Arthur Schopenhauer’ın Aşkın Metafiziği kitabı 19. yy’da yazılmış bir kitaptır. Alt satırlarda kitaptan değineceğim alıntılar ve fikirler 19. yy toplum yapısında öne atılmış tezler ve iddialı tespitler barındırmaktadır. Schopenhauer bir erkek filozof olarak kadınlar ve erkekler arasında aşk’ın aslında cinsel dürtüleri tatmin etmek, türün devamı ve doğanın bekası için yüzyıllardan beri korunan çok güçlü bir yanılsama olduğunu anlatır kitabında. Ele aldığı konuları taraflı ve negatif bakışlarıyla yorumlamıştır. Kısaca kitap ne anlatıyor değinmeye çalışacağım ben de.


Kitapta ilk olarak Schopenhauer’in kadınlara dair olumsuz yorumları gözümüze çarpıyor. Ona göre kadınlar çocuk doğurmak, kocasına yol arkadaşı olmak, kocasının hayatını kolaylaştırmak, erkeğine hizmet etmek için vardır. Zaten kadının da istekleri sadece süslenmek, bakımına önem vermek, erkeğine sahip çıkabilmek, kendinde gördüğü ‘’eksiklikleri’’ erkeği ile ‘’tamamlamak’’ vs. gibi ihtiyaçlardan oluşmaktadır. Böyle söyleyince, yazın deniz kenarına eşi ve sekiz çocuğuyla gelmiş, etrafı kesmekle meşgul ya da eşinin yıkayıp ütülediği takım elbiseleriyle plazaya gitmiş, iş mail hesabından karşı masadaki çalışma arkadaşına, çok güzelsin seni tanımak istiyorum, diye yazan rezil erkek profilleri geliyor gözümün önüne. Hasbinaallaaah! Schoepnhauer’e göre bu evliliklerin temelinde de aşk yatıyor çünkü iki farklı cins kişi türlerinin devamını sağlayabilecek sürekli ve güvenli partnerleri bulmuşlardır. Hasbinallaaahh! Yani ele aldığı aşk tamamen fiziksel. Bilinçaltında yatan türün devamı gerekliliği aşk diye söylenen bir meseledir. Mesela kadın hep genç kalmak ister çünkü doğurganlığını kaybeden bir kadının bir erkek için cazibesi yoktur. Bu sebeple kadın, partnerini kaybetmemek için güzelliğine önem verir ve ona hizmet eder.

========================================================================

◆ **Yapılması Gerekenler**
1 > Belge metnine göre Schopenhauer, kadının hep genç kalmak istemesini neye bağlar?
2 > Lütfen belge metninin "Arthur Schopenhauer’ın Aşkın" ile başlayıp "çalışacağım ben de." ile biten bölümünü hiç değiştirmeden tekrarlayın.

◆ **Verilen Kayıtlar**
========================================================================

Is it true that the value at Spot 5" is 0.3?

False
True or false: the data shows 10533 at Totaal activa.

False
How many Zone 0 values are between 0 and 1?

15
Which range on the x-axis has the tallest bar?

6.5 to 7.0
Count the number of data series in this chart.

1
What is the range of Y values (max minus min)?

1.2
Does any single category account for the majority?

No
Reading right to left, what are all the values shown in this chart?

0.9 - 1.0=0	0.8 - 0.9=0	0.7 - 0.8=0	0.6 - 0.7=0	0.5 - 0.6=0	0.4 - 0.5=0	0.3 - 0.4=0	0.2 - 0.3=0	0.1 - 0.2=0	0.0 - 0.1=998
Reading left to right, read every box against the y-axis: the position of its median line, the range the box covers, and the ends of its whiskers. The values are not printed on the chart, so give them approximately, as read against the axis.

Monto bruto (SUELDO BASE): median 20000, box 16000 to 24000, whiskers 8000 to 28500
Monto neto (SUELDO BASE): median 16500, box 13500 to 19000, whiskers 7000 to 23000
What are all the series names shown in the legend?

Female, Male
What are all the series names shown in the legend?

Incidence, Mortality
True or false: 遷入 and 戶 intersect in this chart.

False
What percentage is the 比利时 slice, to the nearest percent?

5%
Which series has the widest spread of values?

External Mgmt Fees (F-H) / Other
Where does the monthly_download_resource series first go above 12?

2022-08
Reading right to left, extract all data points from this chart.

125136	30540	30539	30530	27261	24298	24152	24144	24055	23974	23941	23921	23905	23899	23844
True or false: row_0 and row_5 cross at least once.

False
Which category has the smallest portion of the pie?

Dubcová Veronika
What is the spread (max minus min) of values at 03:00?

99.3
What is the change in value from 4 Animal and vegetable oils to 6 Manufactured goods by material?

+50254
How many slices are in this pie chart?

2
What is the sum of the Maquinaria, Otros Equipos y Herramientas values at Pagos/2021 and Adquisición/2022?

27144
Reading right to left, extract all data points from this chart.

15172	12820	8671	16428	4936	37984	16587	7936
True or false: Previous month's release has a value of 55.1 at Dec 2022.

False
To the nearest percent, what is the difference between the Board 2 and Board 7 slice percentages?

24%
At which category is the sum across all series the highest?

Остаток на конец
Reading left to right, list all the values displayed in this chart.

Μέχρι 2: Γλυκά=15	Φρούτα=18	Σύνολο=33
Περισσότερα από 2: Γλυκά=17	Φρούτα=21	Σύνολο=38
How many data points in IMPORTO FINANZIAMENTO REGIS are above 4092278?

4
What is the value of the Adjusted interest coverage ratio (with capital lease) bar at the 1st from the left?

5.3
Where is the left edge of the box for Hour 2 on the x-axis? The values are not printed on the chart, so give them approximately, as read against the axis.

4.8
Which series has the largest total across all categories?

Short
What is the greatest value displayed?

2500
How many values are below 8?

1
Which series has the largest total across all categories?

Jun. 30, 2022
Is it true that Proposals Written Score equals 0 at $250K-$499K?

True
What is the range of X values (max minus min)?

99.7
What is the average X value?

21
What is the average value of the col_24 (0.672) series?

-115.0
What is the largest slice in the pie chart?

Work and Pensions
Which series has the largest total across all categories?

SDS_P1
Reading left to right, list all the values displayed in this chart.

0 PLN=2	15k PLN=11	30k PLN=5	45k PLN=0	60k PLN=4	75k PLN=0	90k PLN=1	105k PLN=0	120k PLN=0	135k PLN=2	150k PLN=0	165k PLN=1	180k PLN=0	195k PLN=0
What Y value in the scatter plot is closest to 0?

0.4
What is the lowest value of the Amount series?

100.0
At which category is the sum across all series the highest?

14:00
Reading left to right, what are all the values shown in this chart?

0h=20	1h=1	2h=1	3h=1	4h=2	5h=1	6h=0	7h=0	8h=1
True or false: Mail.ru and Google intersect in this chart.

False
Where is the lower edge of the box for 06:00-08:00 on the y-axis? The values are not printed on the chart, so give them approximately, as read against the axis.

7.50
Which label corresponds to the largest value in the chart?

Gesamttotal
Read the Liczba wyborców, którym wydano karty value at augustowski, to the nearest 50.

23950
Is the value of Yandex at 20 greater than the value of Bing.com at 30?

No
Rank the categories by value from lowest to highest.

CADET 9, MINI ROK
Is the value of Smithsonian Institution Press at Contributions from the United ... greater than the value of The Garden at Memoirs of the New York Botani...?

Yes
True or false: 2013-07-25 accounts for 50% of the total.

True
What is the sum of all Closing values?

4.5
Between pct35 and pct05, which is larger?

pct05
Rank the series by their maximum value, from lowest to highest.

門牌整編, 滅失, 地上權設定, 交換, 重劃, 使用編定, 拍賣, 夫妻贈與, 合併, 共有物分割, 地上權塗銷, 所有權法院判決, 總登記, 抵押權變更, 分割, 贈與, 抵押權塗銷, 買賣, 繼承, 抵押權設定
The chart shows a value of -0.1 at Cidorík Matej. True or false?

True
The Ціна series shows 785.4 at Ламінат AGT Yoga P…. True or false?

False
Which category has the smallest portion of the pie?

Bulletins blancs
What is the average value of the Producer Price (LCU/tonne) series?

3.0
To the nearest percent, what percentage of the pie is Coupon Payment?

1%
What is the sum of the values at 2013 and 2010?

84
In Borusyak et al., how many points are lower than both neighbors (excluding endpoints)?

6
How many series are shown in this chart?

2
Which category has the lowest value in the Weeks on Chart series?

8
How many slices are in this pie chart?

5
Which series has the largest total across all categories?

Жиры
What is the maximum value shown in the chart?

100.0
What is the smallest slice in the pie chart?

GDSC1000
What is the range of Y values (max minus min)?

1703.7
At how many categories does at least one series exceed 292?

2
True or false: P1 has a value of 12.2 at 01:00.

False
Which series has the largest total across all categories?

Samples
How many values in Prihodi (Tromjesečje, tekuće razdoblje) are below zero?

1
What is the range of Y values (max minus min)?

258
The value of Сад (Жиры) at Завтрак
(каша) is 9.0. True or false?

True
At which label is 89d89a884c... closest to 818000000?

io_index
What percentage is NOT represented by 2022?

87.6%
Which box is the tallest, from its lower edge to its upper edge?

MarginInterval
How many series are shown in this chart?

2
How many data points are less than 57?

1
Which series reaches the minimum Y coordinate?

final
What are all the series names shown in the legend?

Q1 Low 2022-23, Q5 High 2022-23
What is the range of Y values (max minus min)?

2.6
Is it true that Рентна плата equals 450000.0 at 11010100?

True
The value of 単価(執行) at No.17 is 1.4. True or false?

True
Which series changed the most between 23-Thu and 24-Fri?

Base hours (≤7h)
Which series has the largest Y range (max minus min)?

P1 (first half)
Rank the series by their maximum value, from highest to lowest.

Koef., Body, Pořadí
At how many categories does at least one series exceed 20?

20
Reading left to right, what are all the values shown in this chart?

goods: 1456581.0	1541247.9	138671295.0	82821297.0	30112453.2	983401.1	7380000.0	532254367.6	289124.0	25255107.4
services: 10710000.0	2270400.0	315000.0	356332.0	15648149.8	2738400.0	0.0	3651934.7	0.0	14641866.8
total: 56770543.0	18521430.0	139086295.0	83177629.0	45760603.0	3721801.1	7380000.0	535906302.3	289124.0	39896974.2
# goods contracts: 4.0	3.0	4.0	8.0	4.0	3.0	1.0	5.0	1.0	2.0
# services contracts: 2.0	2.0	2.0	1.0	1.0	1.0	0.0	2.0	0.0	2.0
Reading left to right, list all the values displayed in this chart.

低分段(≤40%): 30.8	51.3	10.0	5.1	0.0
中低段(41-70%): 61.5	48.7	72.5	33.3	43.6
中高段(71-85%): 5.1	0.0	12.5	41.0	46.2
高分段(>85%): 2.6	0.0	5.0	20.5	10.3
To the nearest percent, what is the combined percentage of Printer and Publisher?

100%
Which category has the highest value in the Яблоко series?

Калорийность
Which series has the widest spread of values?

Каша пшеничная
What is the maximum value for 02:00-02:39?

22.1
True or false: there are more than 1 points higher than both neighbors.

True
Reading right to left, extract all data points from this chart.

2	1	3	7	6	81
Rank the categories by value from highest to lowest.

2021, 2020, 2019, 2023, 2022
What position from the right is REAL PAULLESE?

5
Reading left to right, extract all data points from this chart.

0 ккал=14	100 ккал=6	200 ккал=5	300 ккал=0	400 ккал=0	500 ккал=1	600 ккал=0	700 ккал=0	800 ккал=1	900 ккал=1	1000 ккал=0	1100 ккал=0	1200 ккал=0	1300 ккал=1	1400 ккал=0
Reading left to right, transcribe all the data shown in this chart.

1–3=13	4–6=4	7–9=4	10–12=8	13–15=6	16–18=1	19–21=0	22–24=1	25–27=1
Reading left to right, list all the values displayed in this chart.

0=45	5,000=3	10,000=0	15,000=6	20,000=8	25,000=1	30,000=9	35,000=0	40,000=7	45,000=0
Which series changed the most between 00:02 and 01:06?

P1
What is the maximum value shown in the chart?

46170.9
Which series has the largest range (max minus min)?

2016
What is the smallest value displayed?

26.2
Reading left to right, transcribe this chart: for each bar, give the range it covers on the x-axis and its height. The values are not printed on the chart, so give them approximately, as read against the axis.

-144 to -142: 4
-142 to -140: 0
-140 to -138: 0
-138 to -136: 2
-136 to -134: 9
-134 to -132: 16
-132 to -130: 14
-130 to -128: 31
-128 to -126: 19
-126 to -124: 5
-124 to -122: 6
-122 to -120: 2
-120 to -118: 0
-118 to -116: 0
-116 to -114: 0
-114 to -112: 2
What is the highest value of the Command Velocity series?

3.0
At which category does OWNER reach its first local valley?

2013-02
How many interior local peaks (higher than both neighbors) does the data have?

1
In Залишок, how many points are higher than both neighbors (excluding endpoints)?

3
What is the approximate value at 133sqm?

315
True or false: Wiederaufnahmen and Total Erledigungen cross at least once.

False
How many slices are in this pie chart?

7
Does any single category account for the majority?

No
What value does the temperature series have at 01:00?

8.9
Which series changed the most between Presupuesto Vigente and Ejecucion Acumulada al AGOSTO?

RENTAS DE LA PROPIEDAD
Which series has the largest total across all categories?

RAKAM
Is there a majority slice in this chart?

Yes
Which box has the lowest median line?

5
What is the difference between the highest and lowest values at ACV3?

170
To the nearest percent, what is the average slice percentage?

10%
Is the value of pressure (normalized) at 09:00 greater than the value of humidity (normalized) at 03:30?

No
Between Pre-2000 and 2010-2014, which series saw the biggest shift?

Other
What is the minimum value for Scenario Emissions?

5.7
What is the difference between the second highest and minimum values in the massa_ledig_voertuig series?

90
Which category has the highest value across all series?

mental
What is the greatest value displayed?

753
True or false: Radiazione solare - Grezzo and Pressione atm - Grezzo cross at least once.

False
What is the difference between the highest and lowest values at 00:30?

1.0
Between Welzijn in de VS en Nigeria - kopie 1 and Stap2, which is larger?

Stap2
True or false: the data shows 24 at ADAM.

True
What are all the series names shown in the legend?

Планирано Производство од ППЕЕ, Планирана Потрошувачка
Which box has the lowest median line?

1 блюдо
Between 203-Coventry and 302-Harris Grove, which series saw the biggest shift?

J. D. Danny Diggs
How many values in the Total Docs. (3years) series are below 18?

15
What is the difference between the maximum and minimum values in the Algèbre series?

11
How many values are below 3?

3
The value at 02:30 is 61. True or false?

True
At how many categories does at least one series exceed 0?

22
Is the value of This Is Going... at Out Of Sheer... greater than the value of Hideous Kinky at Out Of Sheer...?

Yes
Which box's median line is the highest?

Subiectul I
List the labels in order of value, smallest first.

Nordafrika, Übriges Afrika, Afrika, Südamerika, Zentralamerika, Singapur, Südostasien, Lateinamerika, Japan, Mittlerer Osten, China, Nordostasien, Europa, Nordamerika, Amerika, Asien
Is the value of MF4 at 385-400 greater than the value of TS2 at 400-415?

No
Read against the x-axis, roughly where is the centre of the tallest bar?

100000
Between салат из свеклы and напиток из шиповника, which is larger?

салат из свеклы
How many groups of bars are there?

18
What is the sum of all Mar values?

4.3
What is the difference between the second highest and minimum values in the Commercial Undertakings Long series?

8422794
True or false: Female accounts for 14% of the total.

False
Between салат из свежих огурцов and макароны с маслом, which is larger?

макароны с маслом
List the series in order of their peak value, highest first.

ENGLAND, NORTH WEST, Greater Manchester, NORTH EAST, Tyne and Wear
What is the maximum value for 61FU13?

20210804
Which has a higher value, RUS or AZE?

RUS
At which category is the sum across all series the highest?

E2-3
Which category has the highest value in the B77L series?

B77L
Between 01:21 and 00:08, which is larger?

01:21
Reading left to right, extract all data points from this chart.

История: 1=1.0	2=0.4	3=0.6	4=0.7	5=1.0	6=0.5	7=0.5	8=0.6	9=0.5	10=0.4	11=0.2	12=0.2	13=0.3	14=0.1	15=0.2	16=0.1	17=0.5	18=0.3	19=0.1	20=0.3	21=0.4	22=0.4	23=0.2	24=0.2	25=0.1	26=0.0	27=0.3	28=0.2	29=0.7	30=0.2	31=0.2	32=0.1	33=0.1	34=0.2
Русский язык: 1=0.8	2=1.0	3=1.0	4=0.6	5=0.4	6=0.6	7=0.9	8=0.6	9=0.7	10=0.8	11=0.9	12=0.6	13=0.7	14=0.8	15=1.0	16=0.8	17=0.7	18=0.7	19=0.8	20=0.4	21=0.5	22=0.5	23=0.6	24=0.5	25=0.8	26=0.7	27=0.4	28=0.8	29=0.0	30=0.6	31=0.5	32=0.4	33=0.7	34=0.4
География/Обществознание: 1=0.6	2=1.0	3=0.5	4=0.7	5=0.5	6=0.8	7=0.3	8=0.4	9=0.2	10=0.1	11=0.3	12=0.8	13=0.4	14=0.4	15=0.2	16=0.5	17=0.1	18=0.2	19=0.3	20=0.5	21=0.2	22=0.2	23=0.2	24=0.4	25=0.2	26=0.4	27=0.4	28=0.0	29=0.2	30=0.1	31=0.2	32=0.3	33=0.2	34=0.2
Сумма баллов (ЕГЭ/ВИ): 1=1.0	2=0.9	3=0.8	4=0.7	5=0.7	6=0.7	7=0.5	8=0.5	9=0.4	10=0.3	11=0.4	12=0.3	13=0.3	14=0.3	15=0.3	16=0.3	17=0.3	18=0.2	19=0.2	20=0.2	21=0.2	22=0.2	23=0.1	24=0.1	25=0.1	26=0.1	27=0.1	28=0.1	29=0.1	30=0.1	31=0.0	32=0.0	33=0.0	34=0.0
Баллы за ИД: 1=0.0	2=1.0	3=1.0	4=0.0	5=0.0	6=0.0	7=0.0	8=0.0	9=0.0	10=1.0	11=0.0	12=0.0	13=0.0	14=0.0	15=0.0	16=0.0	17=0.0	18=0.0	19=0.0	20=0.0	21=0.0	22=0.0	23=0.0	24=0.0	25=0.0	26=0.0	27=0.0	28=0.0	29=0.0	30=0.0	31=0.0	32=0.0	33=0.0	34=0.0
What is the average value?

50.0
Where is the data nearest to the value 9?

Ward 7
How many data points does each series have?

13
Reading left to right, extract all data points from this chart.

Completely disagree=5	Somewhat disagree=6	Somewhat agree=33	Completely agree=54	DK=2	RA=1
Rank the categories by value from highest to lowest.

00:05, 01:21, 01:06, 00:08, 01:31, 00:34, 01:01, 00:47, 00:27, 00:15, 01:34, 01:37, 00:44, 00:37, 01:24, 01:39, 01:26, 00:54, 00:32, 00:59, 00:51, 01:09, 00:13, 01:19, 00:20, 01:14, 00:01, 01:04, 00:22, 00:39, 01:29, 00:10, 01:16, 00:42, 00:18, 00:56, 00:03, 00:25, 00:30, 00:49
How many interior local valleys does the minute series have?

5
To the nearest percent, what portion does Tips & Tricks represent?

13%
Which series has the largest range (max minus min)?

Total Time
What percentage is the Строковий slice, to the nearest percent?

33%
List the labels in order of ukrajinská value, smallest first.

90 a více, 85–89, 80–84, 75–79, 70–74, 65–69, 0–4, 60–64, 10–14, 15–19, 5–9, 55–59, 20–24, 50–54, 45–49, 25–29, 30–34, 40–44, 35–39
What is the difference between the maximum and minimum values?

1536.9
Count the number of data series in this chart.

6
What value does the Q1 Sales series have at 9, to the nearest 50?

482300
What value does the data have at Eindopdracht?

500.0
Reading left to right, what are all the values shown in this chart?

========================================================================

◆ **Cevap Listesi**
1 > Doğurganlığını kaybeden bir kadının bir erkek için cazibesinin olmamasına bağlar.

2 >
Arthur Schopenhauer’ın Aşkın Metafiziği kitabı 19. yy’da yazılmış bir kitaptır. Alt satırlarda kitaptan değineceğim alıntılar ve fikirler 19. yy toplum yapısında öne atılmış tezler ve iddialı tespitler barındırmaktadır. Schopenhauer bir erkek filozof olarak kadınlar ve erkekler arasında aşk’ın aslında cinsel dürtüleri tatmin etmek, türün devamı ve doğanın bekası için yüzyıllardan beri korunan çok güçlü bir yanılsama olduğunu anlatır kitabında. Ele aldığı konuları taraflı ve negatif bakışlarıyla yorumlamıştır. Kısaca kitap ne anlatıyor değinmeye çalışacağım ben de.